= TÂCHE =
Condensez le paragraphe du texte sur le deuil qui commence par « Comment apprendre à faire un deuil impossible ? » en gardant ses faits principaux.

= TEXTE PRÉSENTÉ =
━━━━━━━━━━━━━━━━━━━━
Deuil : apprenons « l’urgence de mieux aimer »

Comment apprendre à faire un deuil impossible ? Dans un texte littéraire remarquable que Mizane.info publie, Khadir Ouadah nous livre ses pensées intimes sur un sujet douloureux : la perte des parents. Khadir Ouadah est diplômé en éthique islamique et titulaire de plusieurs masters en droit public et privé, en philosophie du droit et droit politique à l’université Paris II.

« Béni soit Celui qui tient en Ses mains la Royauté, et Il est puissant sur toute chose. Celui qui a créé la mort et la vie afin de vous éprouver, et connaître ainsi celui d’entre vous qui agit le mieux. Et Il est le Tout-Puissant, Il est Celui qui pardonne. » Coran, sourate 67 Al-Mulk (La Royauté), versets 1 et 2.

Demain, maman, ou papa, n’était plus. Introspection tardive de la mort prospective. À l’âge d’enfant, innocent, des larmes inopinées coulaient trop tôt. Elles tombaient, marquaient comme la griffe d’un animal blessé mon visage immaculé – paisible jusqu’alors – avant le souvenir de celle qui n’était point venue encore. La mort, à la vie candide que l’enfant que j’étais menait, avait extirpé, arraché des questions insondables, éveillé quelque tension immaîtrisable. D’où mon esprit accoucha d’une demande bien trop mature – en cela prématurée – que ni mon inachevée carrure ni ma faible stature ne pouvaient supporter. Un accouchement dans le mauvais corps.
━━━━━━━━━━━━━━━━━━━━
= DONNÉES FOURNIES =
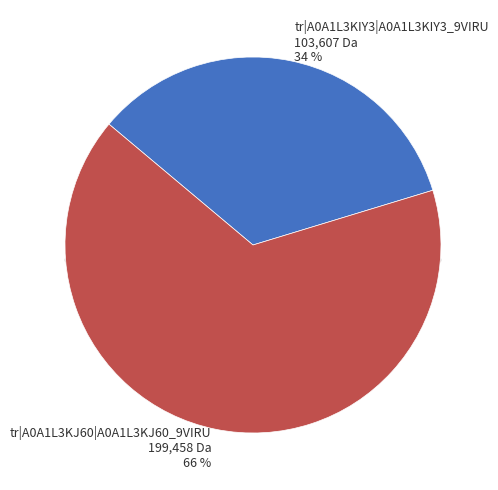

True or false: tr|A0A1L3KIY3|A0A1L3KIY3_9VIRU accounts for 20% of the total.

False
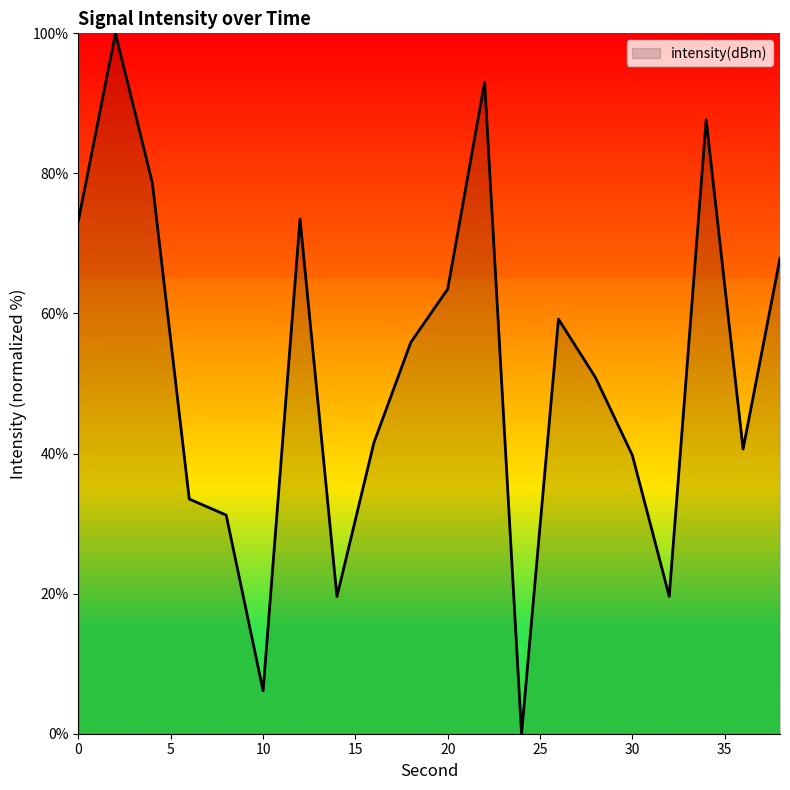

What is the greatest value displayed?

100.0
━━━━━━━━━━━━━━━━━━━━
= RÉPONSE =
Dans un texte littéraire publié par Mizane.info, Khadir Ouadah livre ses pensées intimes sur la perte des parents et sur la façon de faire un deuil impossible. Il est diplômé en éthique islamique et titulaire de plusieurs masters de l'université Paris II, en droit public et privé, en philosophie du droit et en droit politique.